(Source records)
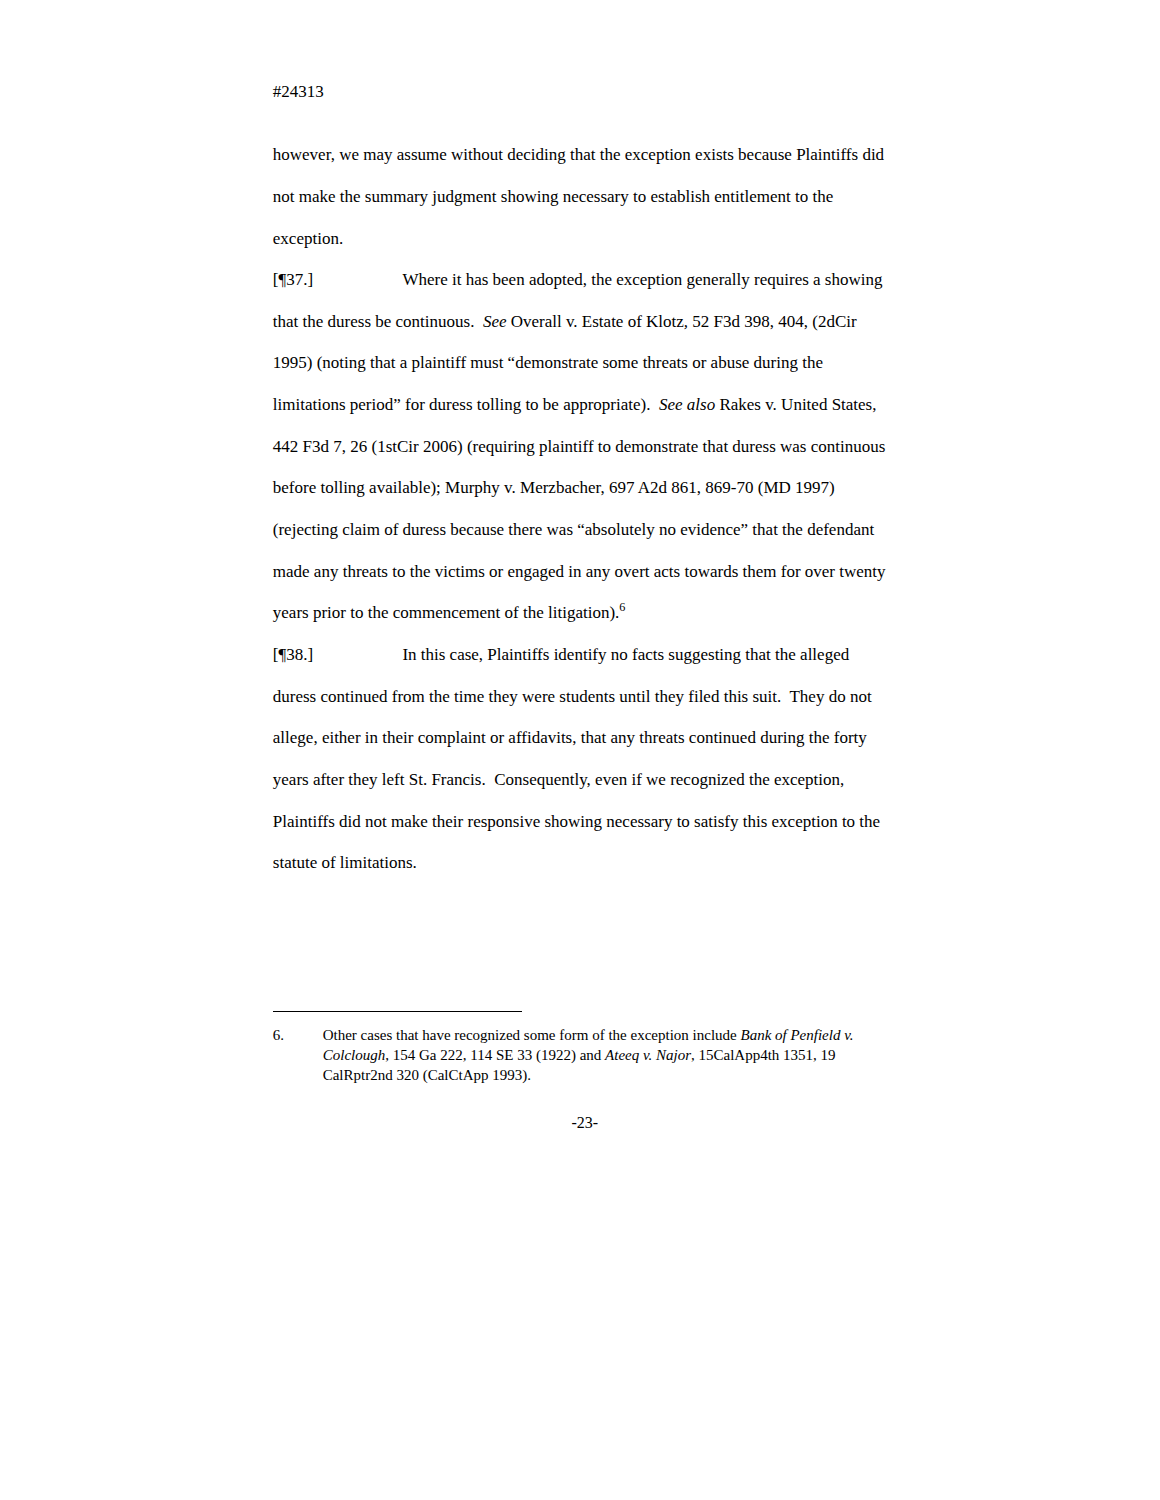#24313
however, we may assume without deciding that the exception exists because Plaintiffs did not make the summary judgment showing necessary to establish entitlement to the exception.
[¶37.] Where it has been adopted, the exception generally requires a showing that the duress be continuous. See Overall v. Estate of Klotz, 52 F3d 398, 404, (2dCir 1995) (noting that a plaintiff must “demonstrate some threats or abuse during the limitations period” for duress tolling to be appropriate). See also Rakes v. United States, 442 F3d 7, 26 (1stCir 2006) (requiring plaintiff to demonstrate that duress was continuous before tolling available); Murphy v. Merzbacher, 697 A2d 861, 869-70 (MD 1997) (rejecting claim of duress because there was “absolutely no evidence” that the defendant made any threats to the victims or engaged in any overt acts towards them for over twenty years prior to the commencement of the litigation).6
[¶38.] In this case, Plaintiffs identify no facts suggesting that the alleged duress continued from the time they were students until they filed this suit. They do not allege, either in their complaint or affidavits, that any threats continued during the forty years after they left St. Francis. Consequently, even if we recognized the exception, Plaintiffs did not make their responsive showing necessary to satisfy this exception to the statute of limitations.
6.
Other cases that have recognized some form of the exception include Bank of Penfield v. Colclough, 154 Ga 222, 114 SE 33 (1922) and Ateeq v. Najor, 15CalApp4th 1351, 19 CalRptr2nd 320 (CalCtApp 1993).
-23-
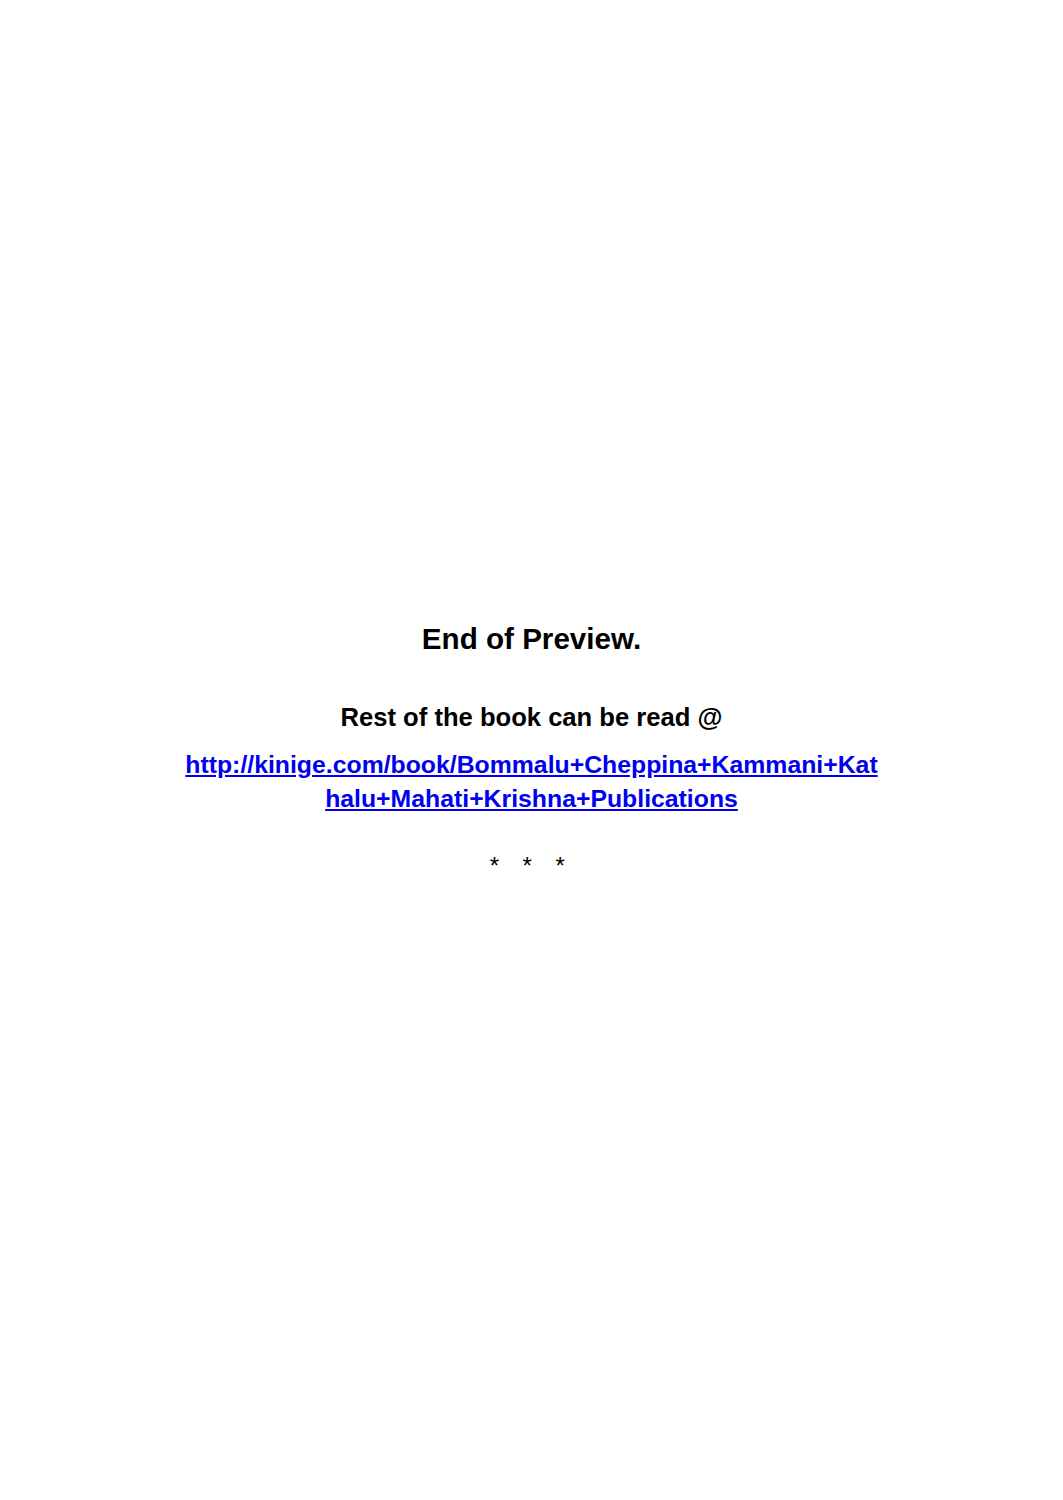End of Preview.
Rest of the book can be read @
http://kinige.com/book/Bommalu+Cheppina+Kammani+Kathalu+Mahati+Krishna+Publications
* * *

[ACTIVITY] The answer should be a number alone: how many lines of the entries hold the word "necessary"?

[RESPONSE] 2